How to think safely about Solar Radiation Modification?

Photo by Bia Andrade on Unsplash

Photo by Bia Andrade on Unsplash

In this ‘spotlight on risk’ article, we present a possible decision framework to help policymakers become more confident that thinking about possible use of stratospheric aerosol injection (SAI) is not dangerous. If concrete scientific evidence is found that SAI can contribute effectively to reducing global temperature increase caused by rising atmospheric greenhouse gas concentrations, and if research and populations find that the risks associated with SAI are acceptable, then a clear framework will be necessary. 

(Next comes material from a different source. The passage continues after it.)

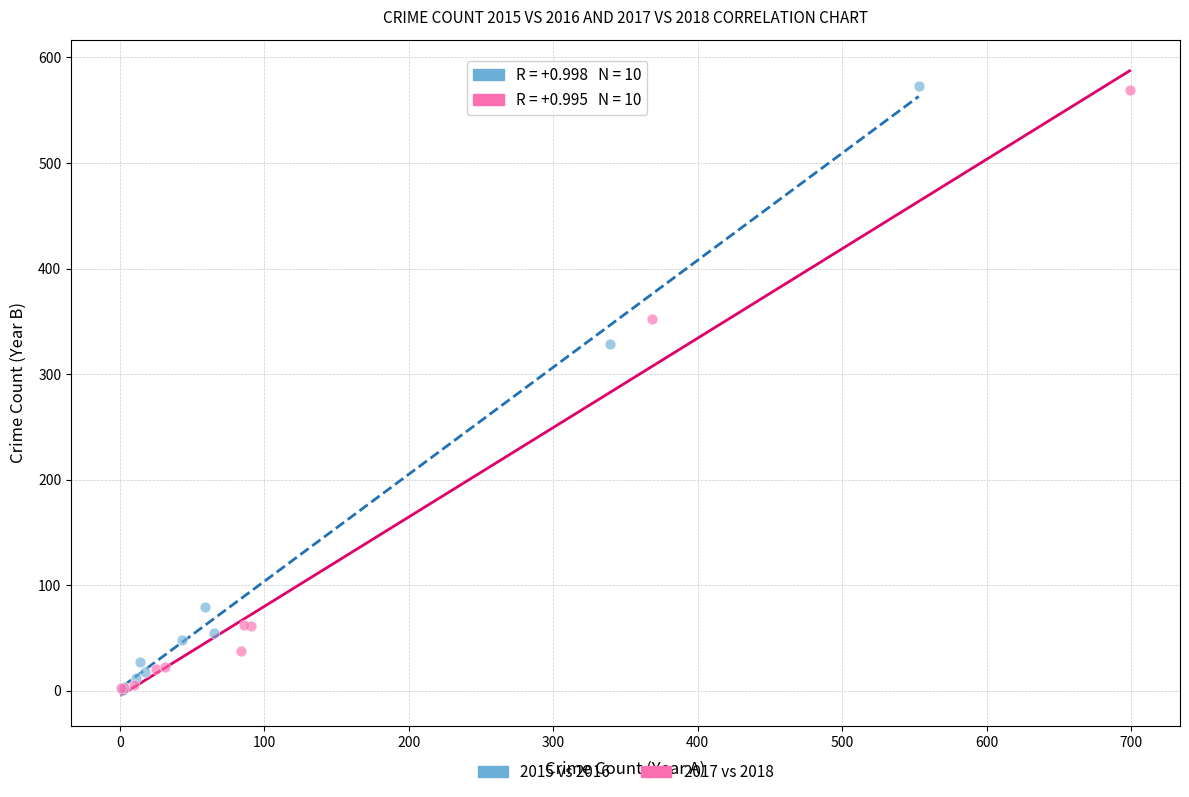

Which series has the widest spread of Y values?

2015 vs 2016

Solar radiation modification (SRM), also known as solar geoengineering, could be one among several strategies to combat the consequences of climate change. Much of the attention is currently focused on stratospheric aerosol injection (SAI), one of the leading SRM techniques, which involves spraying aerosols into the stratosphere to reflect incoming solar radiation, imitating the cooling effects observed after large volcanic eruptions.

In “Using stratospheric aerosol injection to alleviate global warming: when?,” Marie-Valentine Florin suggests a possible decision framework to help policymakers consider using SAI. The article focuses on the establishment of strict criteria for the timing of when SAI may or should be started, and when it should be stopped.